The Ethics Commission voted to place this measure on the ballot. It requires a simple majority (50 percent plus one vote) to pass.
This measure addresses a potential correlation between contributions or gifts offered to public officials and influence over those officials. Barring those who are seeking to influence public officials from making gifts, contributions of bundling others’ contributions to those officials could be a step toward getting money out of local politics.
The additional reporting requirements of Prop. T could provide more public transparency in the relationships between influencers and public officials.
The policy argument hasn’t been made that this measure will actually prevent corruption. It’s hard to see, for example, how eliminating the current ability of a lobbyist to make one gift per year of no more than $25 would prevent corruption. To avoid extremes, the measure’s advocates could have stuck to consistency with state law. But this measure, unlike state policy, would not exempt gifts of minimal value. Under the proposed law, a lobbyist could not offer a bottle of water to a city employee.
There are benefits to elected officials being involved in the activities of nonprofits, hearing from community groups and advocates, and being informed by the latest research from independent experts. An overly vigilant culture that prohibits or stigmatizes many interactions between elected officials and their constituents could damage the government’s responsiveness to citizens’ needs.
The requirement to continuously update all lobbying reports within five days of “changed circumstances” (which is not defined) could be a trap for the unwary, such as nonprofits and other entities that only occasionally lobby. Prop. T would allow the Ethics Commission to impose significant fines for minor infractions.
This measure does not have to be on the ballot. It could have been directed to the Board of Supervisors, where its impact could have been considered through the regular legislative process.
SPUR recognizes the concern Prop. T raises about the effect of money in San Francisco politics. We are generally supportive of a ban on bundling campaign contributions and appreciate the proponents’ work to develop a proposal for San Francisco.
But regarding the strict gift ban, we have not heard a convincing policy argument that this measure would actually prevent corruption. This measure may only address a perception of influence, and its methods might have unanticipated impacts. One is that Prop.

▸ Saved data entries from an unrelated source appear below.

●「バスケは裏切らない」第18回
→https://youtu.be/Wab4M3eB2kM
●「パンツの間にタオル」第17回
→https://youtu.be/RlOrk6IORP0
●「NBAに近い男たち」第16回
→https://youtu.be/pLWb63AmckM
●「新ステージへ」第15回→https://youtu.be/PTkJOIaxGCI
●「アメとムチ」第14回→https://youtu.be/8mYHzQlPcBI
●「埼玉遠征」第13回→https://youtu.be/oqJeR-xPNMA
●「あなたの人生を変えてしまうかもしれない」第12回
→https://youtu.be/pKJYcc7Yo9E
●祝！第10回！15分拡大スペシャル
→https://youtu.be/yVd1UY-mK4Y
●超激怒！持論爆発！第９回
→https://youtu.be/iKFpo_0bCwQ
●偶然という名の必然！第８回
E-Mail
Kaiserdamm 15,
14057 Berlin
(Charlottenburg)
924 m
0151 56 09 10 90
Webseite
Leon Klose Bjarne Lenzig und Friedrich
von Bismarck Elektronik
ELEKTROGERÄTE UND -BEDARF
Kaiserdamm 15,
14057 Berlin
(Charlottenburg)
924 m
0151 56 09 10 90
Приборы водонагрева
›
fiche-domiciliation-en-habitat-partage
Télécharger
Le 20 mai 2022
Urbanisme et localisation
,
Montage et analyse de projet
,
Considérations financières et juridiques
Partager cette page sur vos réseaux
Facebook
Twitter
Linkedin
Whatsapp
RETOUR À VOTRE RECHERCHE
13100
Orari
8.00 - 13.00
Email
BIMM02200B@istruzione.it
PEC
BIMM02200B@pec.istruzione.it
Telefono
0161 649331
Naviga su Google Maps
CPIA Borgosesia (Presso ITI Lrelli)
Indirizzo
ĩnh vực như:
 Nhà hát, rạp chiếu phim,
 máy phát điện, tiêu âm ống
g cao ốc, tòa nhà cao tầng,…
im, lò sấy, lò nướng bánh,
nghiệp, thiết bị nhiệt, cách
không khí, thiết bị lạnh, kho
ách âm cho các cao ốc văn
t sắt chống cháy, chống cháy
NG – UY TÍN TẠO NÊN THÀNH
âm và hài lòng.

T could make it harder for city officials and legitimate representatives of public interests to work together. There is a balance to strike between preventing corruption and seeing the potential for corruption in any contact between a city official and an advocate for a cause.
This measure makes an important contribution to the conversation about money in politics, but it should have been considered legislatively, where trade-offs could have been weighed and where it would have been possible to amend with a simple Board of Supervisors majority, like nearly all other laws.